== EXERCISE DIRECTIONS ==
Go over the data below line by line, and state how many lines contain the string "front". Give the number only.

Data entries
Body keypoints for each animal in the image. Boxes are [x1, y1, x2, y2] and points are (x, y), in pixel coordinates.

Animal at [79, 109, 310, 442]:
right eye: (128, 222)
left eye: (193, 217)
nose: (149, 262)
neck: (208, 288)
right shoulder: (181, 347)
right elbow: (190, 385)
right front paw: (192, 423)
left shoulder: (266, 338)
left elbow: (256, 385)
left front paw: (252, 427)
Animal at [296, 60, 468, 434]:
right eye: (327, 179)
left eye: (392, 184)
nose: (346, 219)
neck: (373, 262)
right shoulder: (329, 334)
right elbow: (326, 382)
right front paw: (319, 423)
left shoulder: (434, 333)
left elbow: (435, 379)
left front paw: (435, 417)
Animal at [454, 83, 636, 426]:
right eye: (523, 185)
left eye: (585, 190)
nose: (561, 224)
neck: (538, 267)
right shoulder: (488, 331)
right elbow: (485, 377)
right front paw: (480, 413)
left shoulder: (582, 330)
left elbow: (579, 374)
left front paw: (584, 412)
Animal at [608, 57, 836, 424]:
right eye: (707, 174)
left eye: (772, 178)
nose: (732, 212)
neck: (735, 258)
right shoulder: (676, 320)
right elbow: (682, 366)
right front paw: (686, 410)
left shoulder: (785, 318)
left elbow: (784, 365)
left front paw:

== TASK OUTPUT ==
8